Formato: Online Artículo Texto
Lenguaje:English
Publicado: MDPI 2022
Materias:
Acceso en línea:https://www.ncbi.nlm.nih.gov/pmc/articles/PMC9219881/
https://www.ncbi.nlm.nih.gov/pubmed/35740241
http://dx.doi.org/10.3390/biomedicines10061220
Descripción
Sumario:The chemical exchange saturation transfer (CEST) signal at −1.6 ppm is attributed to the choline methyl on phosphatidylcholines and results from the relayed nuclear Overhauser effect (rNOE), that is, rNOE(−1.6). The formation of rNOE(−1.6) involving the cholesterol hydroxyl is shown in liposome models. We aimed to confirm the correlation between cholesterol content and rNOE(−1.6) in cell cultures, tissues, and animals.
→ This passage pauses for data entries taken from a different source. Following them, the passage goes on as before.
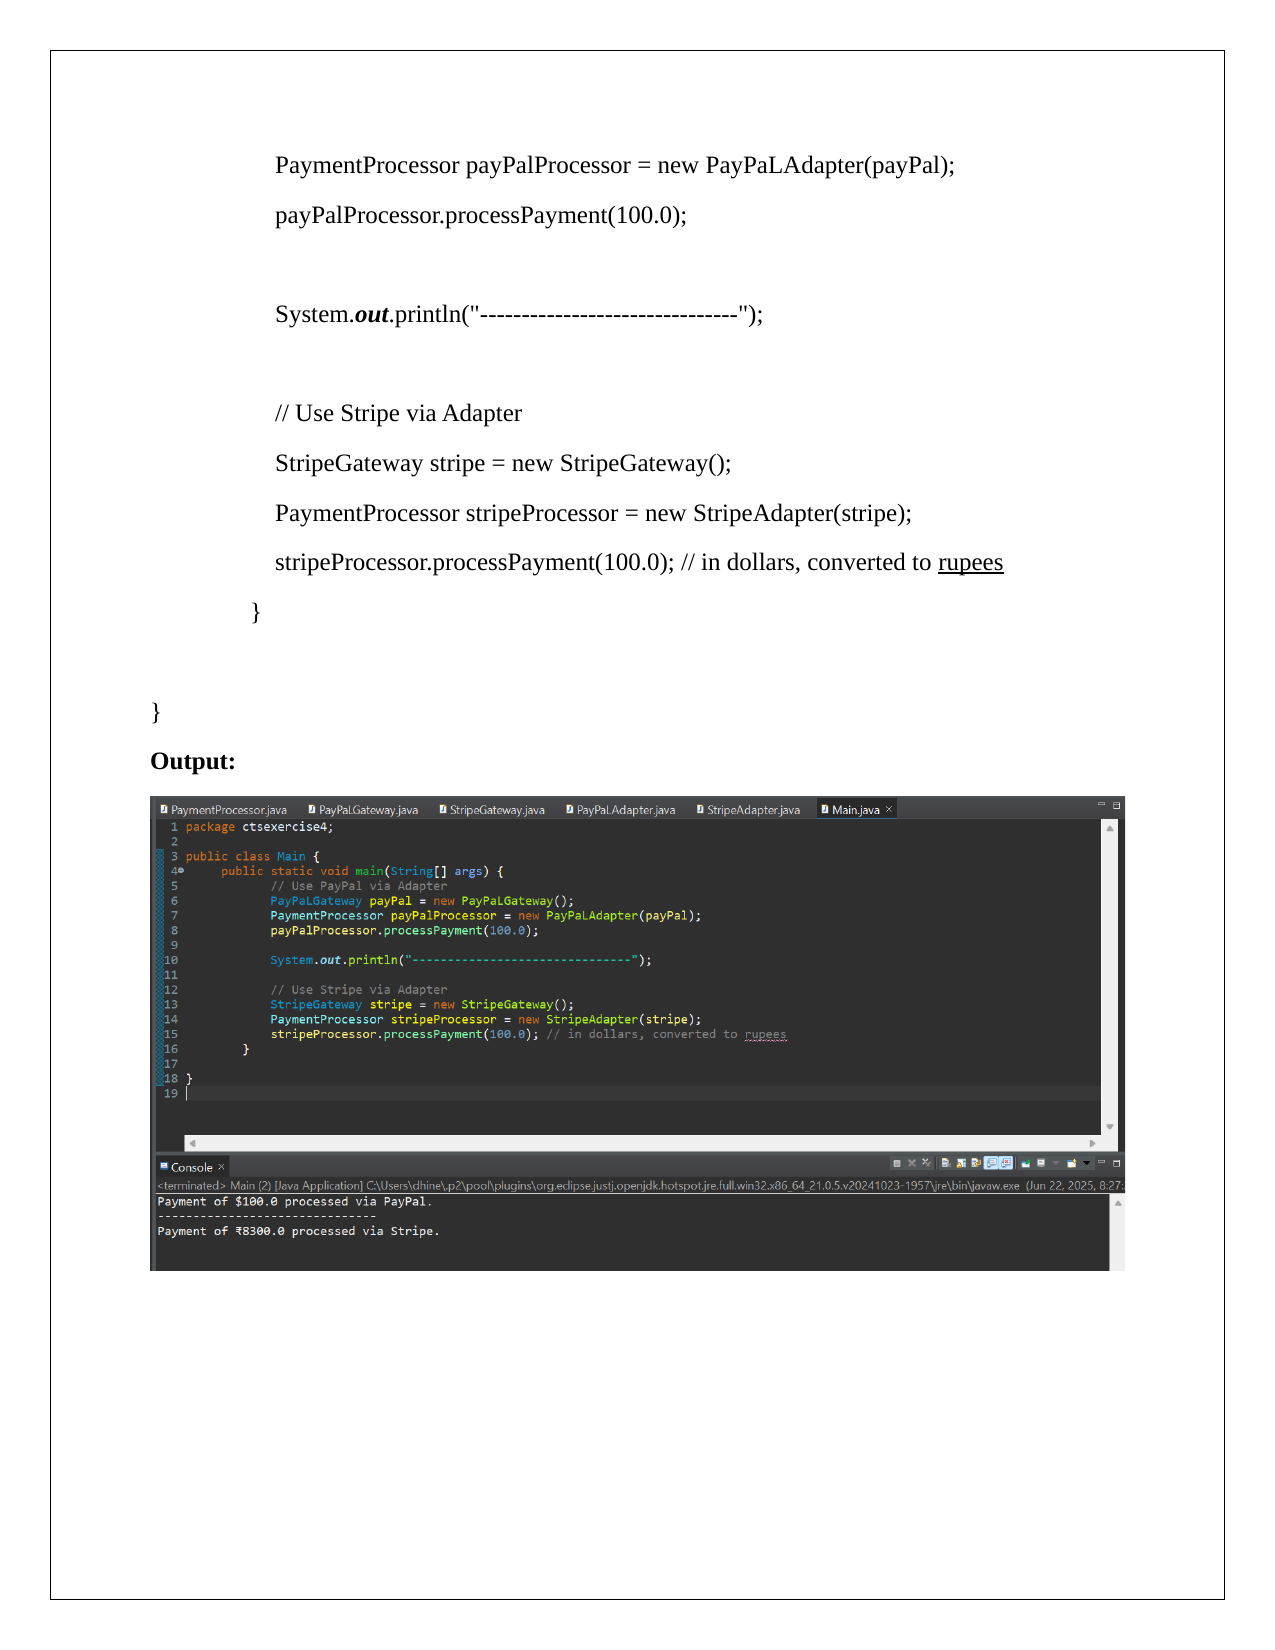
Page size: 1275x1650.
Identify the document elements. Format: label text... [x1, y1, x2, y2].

text PaymentProcessor payPalProcessor = new PayPaLAdapter(payPal); [150, 150, 1125, 179]
text System.out.println("-------------------------------"); [150, 299, 1125, 328]
text StripeGateway stripe = new StripeGateway(); [150, 448, 1125, 477]
text stripeProcessor.processPayment(100.0); // in dollars, converted to rupees [150, 547, 1125, 576]
text } [150, 597, 1125, 626]
text // Use Stripe via Adapter [150, 398, 1125, 427]
text PaymentProcessor stripeProcessor = new StripeAdapter(stripe); [150, 498, 1125, 527]
text } [150, 697, 1125, 725]
text Output: [150, 746, 1125, 775]
picture [150, 796, 1125, 1271]
text payPalProcessor.processPayment(100.0); [150, 200, 1125, 228]
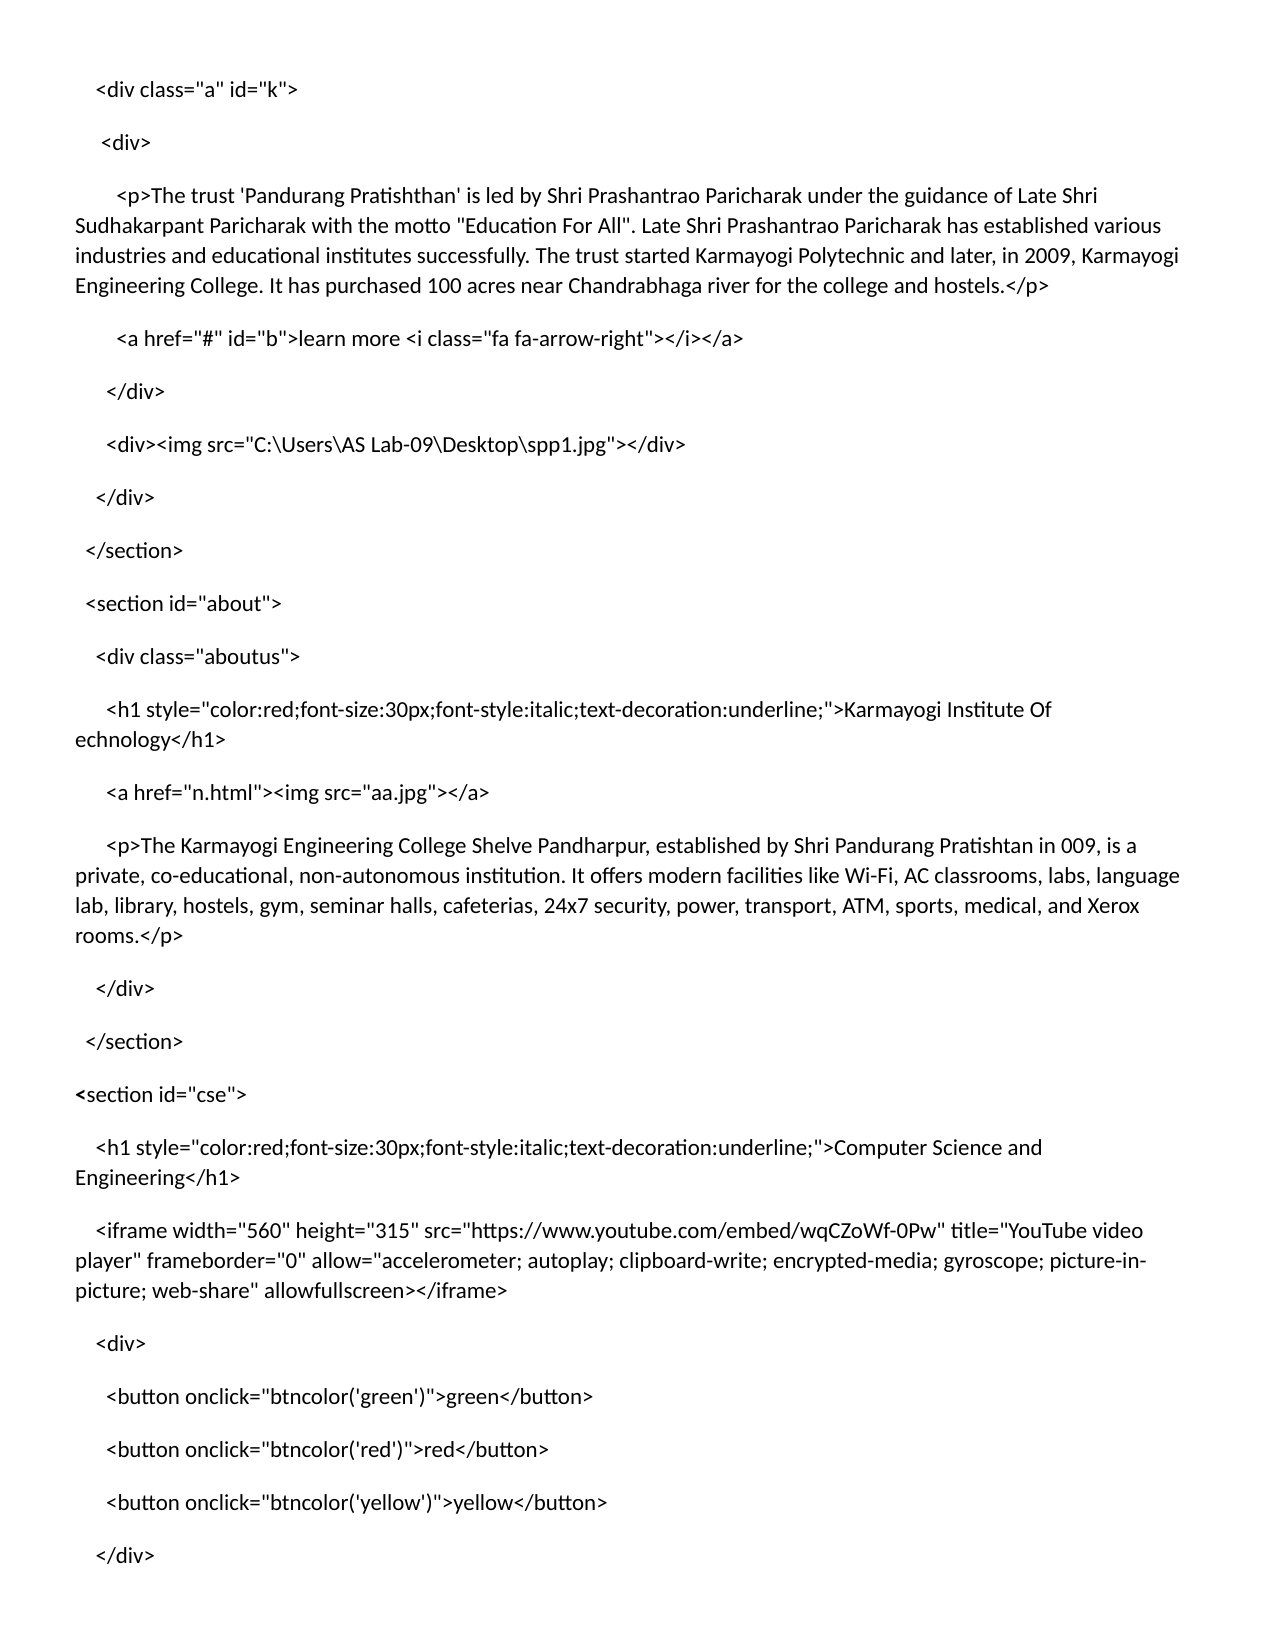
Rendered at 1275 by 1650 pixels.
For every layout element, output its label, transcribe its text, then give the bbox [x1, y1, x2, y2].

text </div> [75, 1541, 1200, 1569]
text <section id="cse"> [75, 1080, 1200, 1108]
text <button onclick="btncolor('yellow')">yellow</button> [75, 1488, 1200, 1516]
text <iframe width="560" height="315" src="https://www.youtube.com/embed/wqCZoWf-0Pw" title="YouTube video player" frameborder="0" allow="accelerometer; autoplay; clipboard-write; encrypted-media; gyroscope; picture-in-picture; web-share" allowfullscreen></iframe> [75, 1216, 1200, 1305]
text <div><img src="C:\Users\AS Lab-09\Desktop\spp1.jpg"></div> [75, 430, 1200, 458]
text <div class="aboutus"> [75, 642, 1200, 670]
text <p>The trust 'Pandurang Pratishthan' is led by Shri Prashantrao Paricharak under the guidance of Late Shri Sudhakarpant Paricharak with the motto "Education For All". Late Shri Prashantrao Paricharak has established various industries and educational institutes successfully. The trust started Karmayogi Polytechnic and later, in 2009, Karmayogi Engineering College. It has purchased 100 acres near Chandrabhaga river for the college and hostels.</p> [75, 181, 1200, 299]
text </section> [75, 536, 1200, 564]
text <div> [75, 1329, 1200, 1358]
text </section> [75, 1027, 1200, 1055]
text <a href="n.html"><img src="aa.jpg"></a> [75, 778, 1200, 806]
text <a href="#" id="b">learn more <i class="fa fa-arrow-right"></i></a> [75, 324, 1200, 352]
text <section id="about"> [75, 589, 1200, 617]
text </div> [75, 483, 1200, 511]
text <div class="a" id="k"> [75, 75, 1200, 103]
text <div> [75, 128, 1200, 156]
text <p>The Karmayogi Engineering College Shelve Pandharpur, established by Shri Pandurang Pratishtan in 009, is a private, co-educational, non-autonomous institution. It offers modern facilities like Wi-Fi, AC classrooms, labs, language lab, library, hostels, gym, seminar halls, cafeterias, 24x7 security, power, transport, ATM, sports, medical, and Xerox rooms.</p> [75, 831, 1200, 949]
text <h1 style="color:red;font-size:30px;font-style:italic;text-decoration:underline;">Karmayogi Institute Of echnology</h1> [75, 695, 1200, 753]
text <button onclick="btncolor('red')">red</button> [75, 1435, 1200, 1463]
text </div> [75, 974, 1200, 1002]
text <h1 style="color:red;font-size:30px;font-style:italic;text-decoration:underline;">Computer Science and Engineering</h1> [75, 1133, 1200, 1191]
text </div> [75, 377, 1200, 405]
text <button onclick="btncolor('green')">green</button> [75, 1382, 1200, 1411]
C57BL/6 mice (N = 9) bearing the C6 glioma tumor were imaged in a 7 T MRI scanner, and their rNOE(−1.6) images were cross-validated through cholesterol staining with filipin. Cholesterol quantification was obtained using an 18.8-T NMR spectrometer from the lipid extracts of the brain tissues from another group of mice (N = 3). The cholesterol content in the cultured cells was manipulated using methyl-β-cyclodextrin and a complex of cholesterol and methyl-β-cyclodextrin. The rNOE(−1.6) of the cell homogenates and their cholesterol levels were measured using a 9.4-T NMR spectrometer. The rNOE(−1.6) signal is hypointense in the C6 tumors of mice, which matches the filipin staining results, suggesting that their tumor region is cholesterol deficient. The tissue extracts also indicate less cholesterol and phosphatidylcholine contents in tumors than in normal brain tissues. The amplitude of rNOE(−1.6) is positively correlated with the cholesterol concentration in the cholesterol-manipulated cell cultures. Our results indicate that the cholesterol dependence of rNOE(−1.6) occurs in cell cultures and solid tumors of C6 glioma. Furthermore, when the concentration of phosphatidylcholine is carefully considered, rNOE(−1.6) can be developed as a cholesterol-weighted imaging technique.